Exercise material>
§

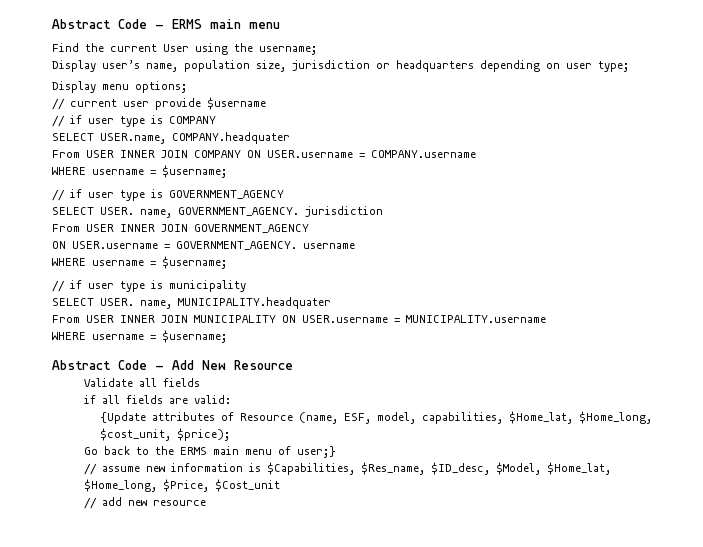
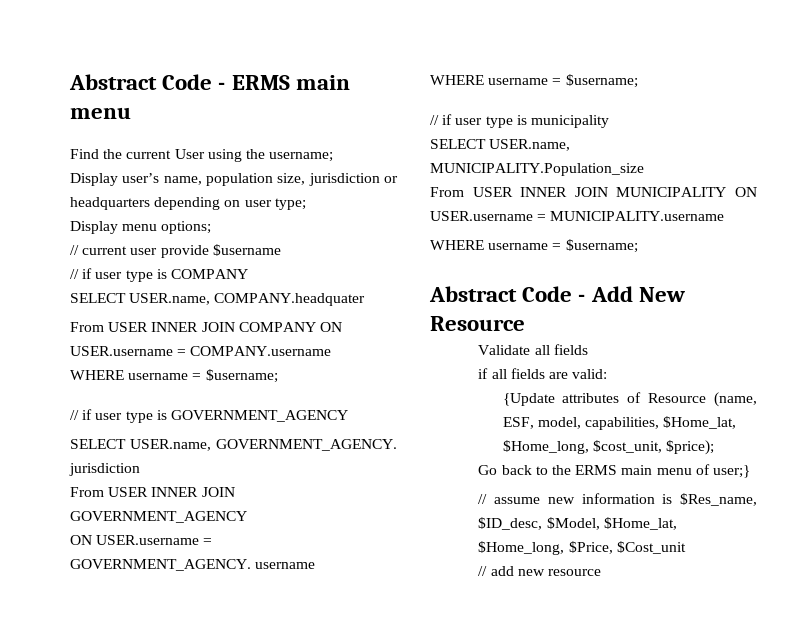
[100,207,172,218] USER. name, -> [130,439,211,451] USER.name,
[100,297,331,309] USER. name, MUNICIPALITY.headquater -> [489,139,571,151] [430,163,644,176] USER.name, MUNICIPALITY.Population_size
[266,462,355,475] $Capabilities, -> (673, 499) none

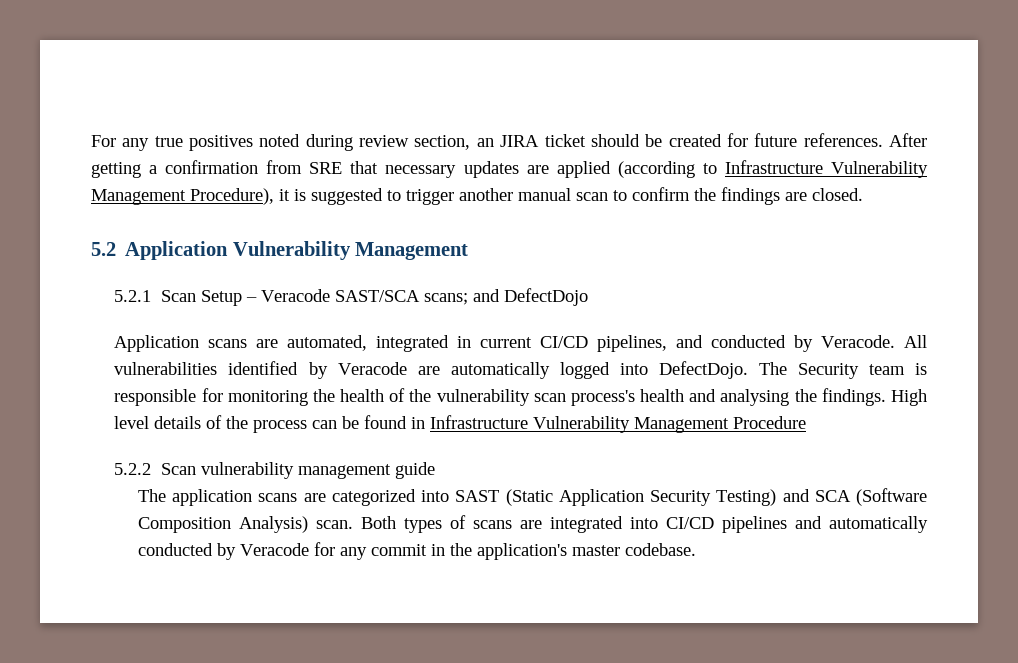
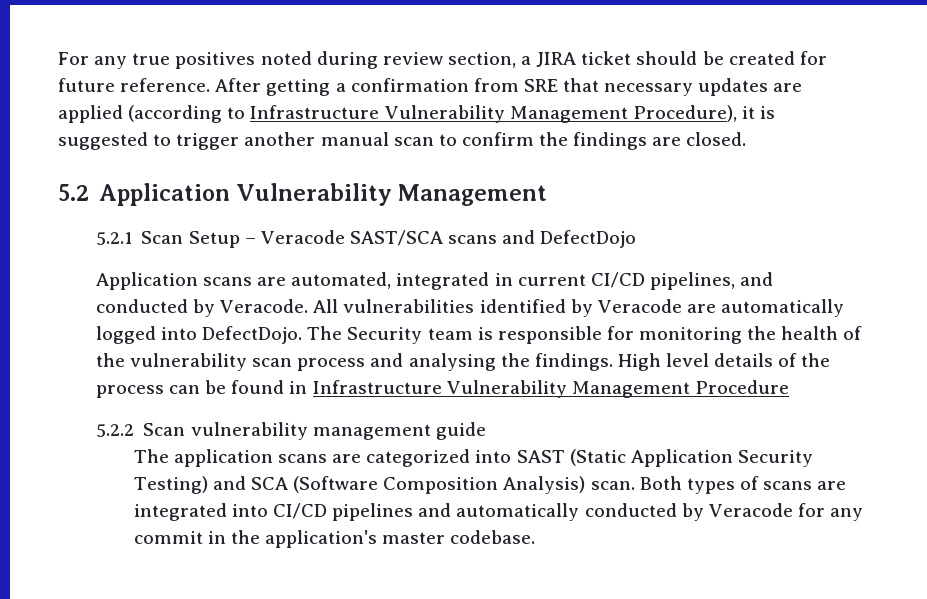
[476,138,494,147] an -> [521,56,532,65] a
[803,133,883,147] references. -> [120,78,211,92] reference.
[423,293,468,305] scans; -> [448,235,498,244] scans
[570,389,685,406] process's health -> [297,358,366,371] process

§

Exercise directions> The answer must be the line containing "[423,293,468,305] scans; ->" and every line after it to the end of the records, repeated exactly.

Task answer>
[423,293,468,305] scans; -> [448,235,498,244] scans
[570,389,685,406] process's health -> [297,358,366,371] process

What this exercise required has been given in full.